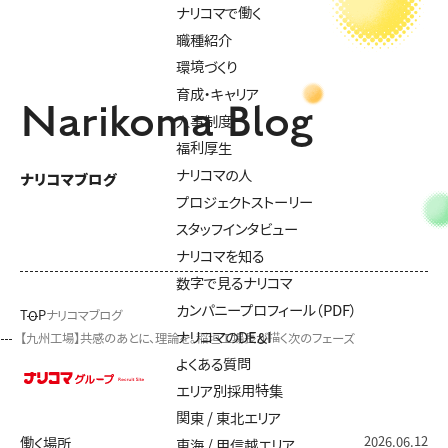
ナリコマで働く
職種紹介
環境づくり
育成・キャリア
Narikoma Blog
人事制度
福利厚生
ナリコマの人
ナリコマブログ
プロジェクトストーリー
スタッフインタビュー
ナリコマを知る
数字で見るナリコマ
カンパニープロフィール（PDF）
TOP
ナリコマブログ
ナリコマのDE&I
【九州工場】共感のあとに、理論を。稲垣工場長が描く次のフェーズ
よくある質問
エリア別採用特集
関東 / 東北エリア
2026.06.12
働く場所
東海 / 甲信越エリア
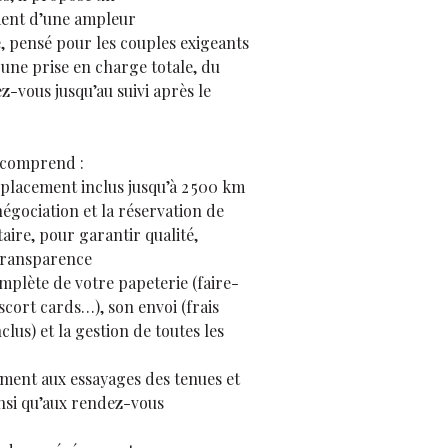
nt d’une ampleur
, pensé pour les couples exigeants
 une prise en charge totale, du
-vous jusqu’au suivi après le
 comprend :
éplacement inclus jusqu’à 2 500 km
négociation et la réservation de
aire, pour garantir qualité,
transparence
mplète de votre papeterie (faire-
scort cards…), son envoi (frais
lus) et la gestion de toutes les
ent aux essayages des tenues et
insi qu’aux rendez-vous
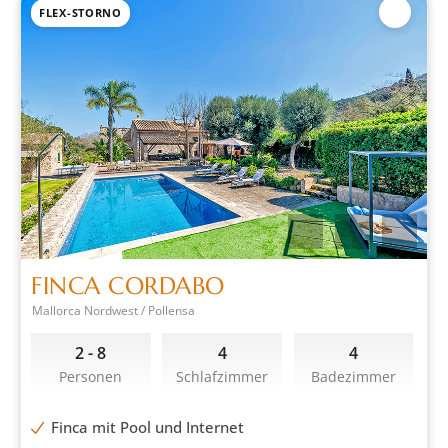
FLEX-STORNO
FINCA CORDABO
Mallorca Nordwest / Pollensa
2 - 8
4
4
Personen
Schlafzimmer
Badezimmer
Finca mit Pool und Internet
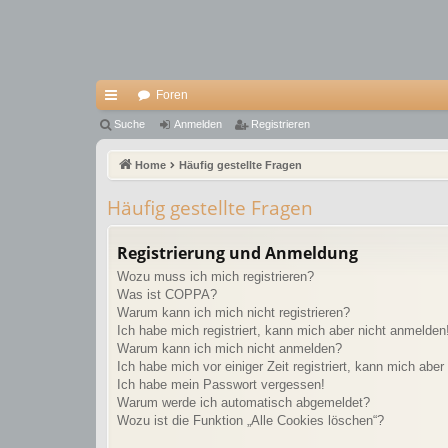
Foren
ch
Suche
Anmelden
Registrieren
ne
Home
Häufig gestellte Fragen
llz
Häufig gestellte Fragen
ug
riff
Registrierung und Anmeldung
Wozu muss ich mich registrieren?
Was ist COPPA?
Warum kann ich mich nicht registrieren?
Ich habe mich registriert, kann mich aber nicht anmelden
Warum kann ich mich nicht anmelden?
Ich habe mich vor einiger Zeit registriert, kann mich abe
Ich habe mein Passwort vergessen!
Warum werde ich automatisch abgemeldet?
Wozu ist die Funktion „Alle Cookies löschen“?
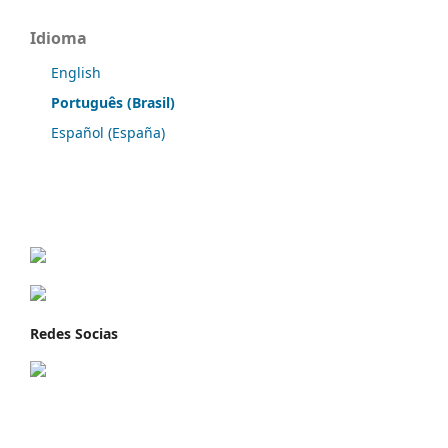
Idioma
English
Português (Brasil)
Español (España)
Redes Socias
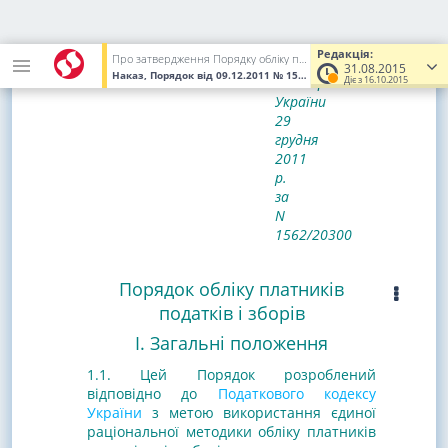
Зареєстровано
в
Редакція:
Про затвердження Порядку обліку платників податків і зборів
Міністерстві
31.08.2015
Наказ, Порядок
від 09.12.2011
№ 1588
(Увага! Попередня редакц
юстиції
Діє з 16.10.2015
України
29
грудня
2011
р.
за
N
1562/20300
Порядок обліку платників
податків і зборів
I. Загальні положення
1.1. Цей Порядок розроблений
відповідно до
Податкового кодексу
України
з метою використання єдиної
раціональної методики обліку платників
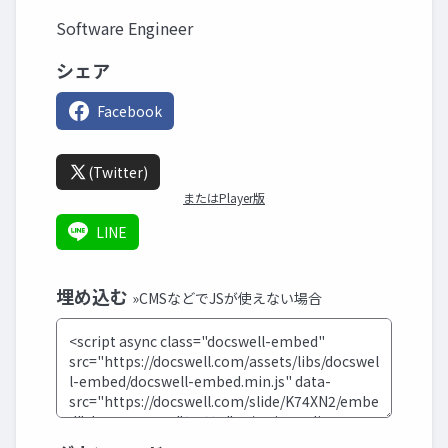
Software Engineer
シェア
Facebook
(Twitter)
またはPlayer版
LINE
埋め込む
»CMSなどでJSが使えない場合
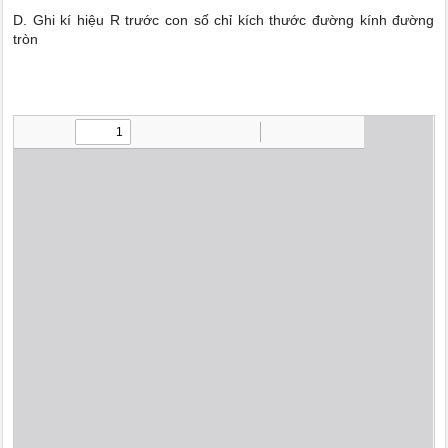
D. Ghi kí hiệu R trước con số chỉ kích thước đường kính đường
tròn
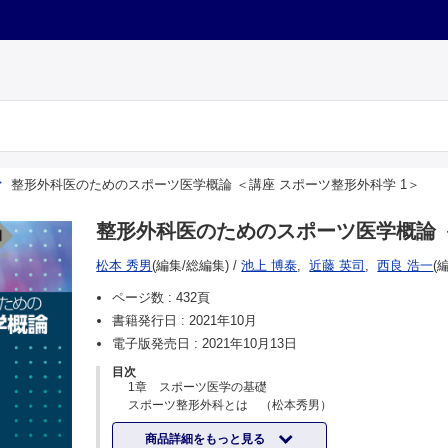
整形外科医のためのスポーツ医学概論 ＜講座 スポーツ整形外科学 1＞
整形外科医のためのスポーツ医学概論 ＜
松本 秀男
(編集/総編集)
/
池上 博泰
,
近藤 英司
,
西良 浩一
(
ページ数 :
432頁
書籍発行日 :
2021年10月
電子版発売日 :
2021年10月13日
目次
1章 スポーツ医学の基礎
スポーツ整形外科とは （松本秀男）
スポーツ生理学（運動生理学）
商品詳細をもっと見る
運動器とスポーツ：骨 （宮本健史）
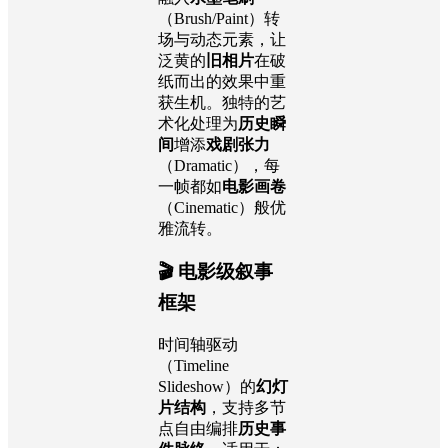
（Brush/Paint）转
场与动态元素，让
泛黄的
旧相片
在破
纸而出的效果中重
获生机。独特的艺
术化处理为
历史瞬
间
增添
戏剧张力
（Dramatic），每
一帧都如
电影画卷
（Cinematic）般优
雅流转。
🎬 电影级叙事
框架
时间轴驱动
（Timeline
Slideshow）的
幻灯
片结构
，支持多节
点自由编排
历史事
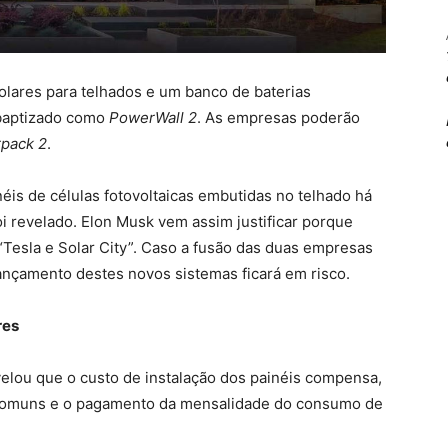
olares para telhados e um banco de baterias
 baptizado como
PowerWall 2
. As empresas poderão
pack 2
.
néis de células fotovoltaicas embutidas no telhado há
 revelado. Elon Musk vem assim justificar porque
“Tesla e Solar City”. Caso a fusão das duas empresas
ançamento destes novos sistemas ficará em risco.
res
elou que o custo de instalação dos painéis compensa,
 comuns e o pagamento da mensalidade do consumo de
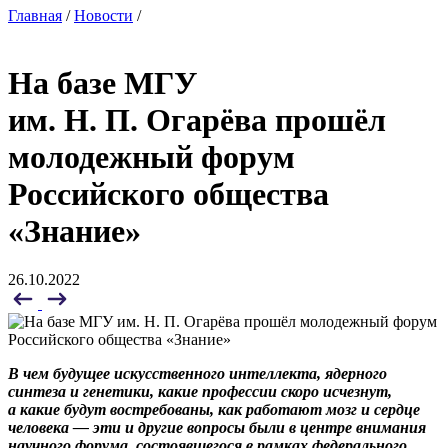
Главная
/
Новости
/
На базе МГУ
им. Н. П. Огарёва прошёл
молодежный форум
Российского общества
«Знание»
26.10.2022
В чем будущее искусственного интеллекта, ядерного
синтеза и генетики, какие профессии скоро исчезнут,
а какие будут востребованы, как работают мозг и сердце
человека — эти и другие вопросы были в центре внимания
научного форума, состоявшегося в рамках федерального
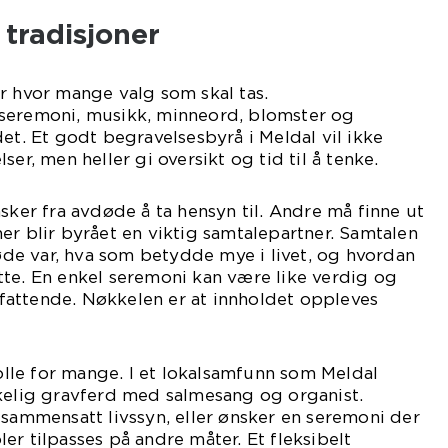
 tradisjoner
r hvor mange valg som skal tas.
seremoni, musikk, minneord, blomster og
det. Et godt begravelsesbyrå i Meldal vil ikke
ser, men heller gi oversikt og tid til å tenke.
sker fra avdøde å ta hensyn til. Andre må finne ut
joner blir byrået en viktig samtalepartner. Samtalen
e var, hva som betydde mye i livet, og hvordan
te. En enkel seremoni kan være like verdig og
attende. Nøkkelen er at innholdet oppleves
.
rolle for mange. I et lokalsamfunn som Meldal
rkelig gravferd med salmesang og organist.
 sammensatt livssyn, eller ønsker en seremoni der
er tilpasses på andre måter. Et fleksibelt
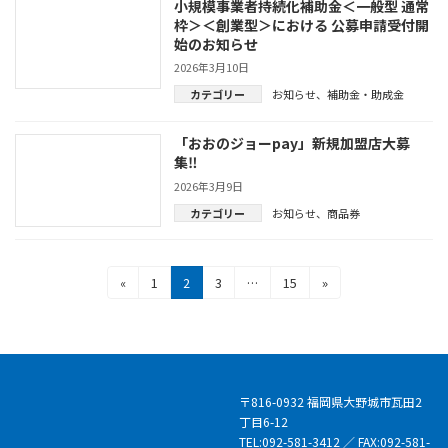
小規模事業者持続化補助金＜一般型 通常
枠＞＜創業型＞における 公募申請受付開
始のお知らせ
2026年3月10日
カテゴリー
お知らせ
、
補助金・助成金
「おおのジョーpay」新規加盟店大募
集‼
2026年3月9日
カテゴリー
お知らせ
、
商品券
投
固
固
固
固
«
1
2
3
…
15
»
定
定
定
定
稿
ペ
ペ
ペ
ペ
の
ー
ー
ー
ー
ジ
ジ
ジ
ジ
ペ
ー
〒816-0932 福岡県大野城市瓦田2
丁目6-12
ジ
TEL:092-581-3412 ／ FAX:092-581-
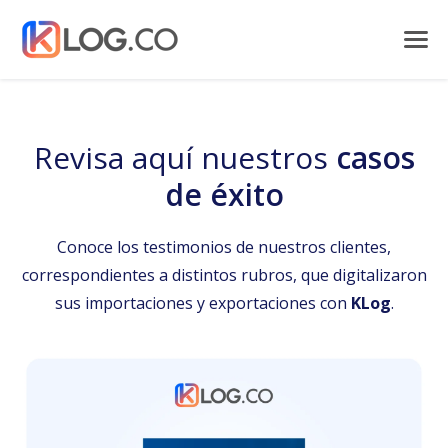
Revisa aquí nuestros
casos
de éxito
Conoce los testimonios de nuestros clientes,
correspondientes a distintos rubros, que digitalizaron
sus importaciones y exportaciones con
KLog
.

= = = =

Required action => Copy, unchanged, the lines of the items starting at the line that contains "Revisa aquí nuestros" and ending at the last line of the items.

Exercise solution =>
Revisa aquí nuestros
casos
de éxito
Conoce los testimonios de nuestros clientes,
correspondientes a distintos rubros, que digitalizaron
sus importaciones y exportaciones con
KLog
.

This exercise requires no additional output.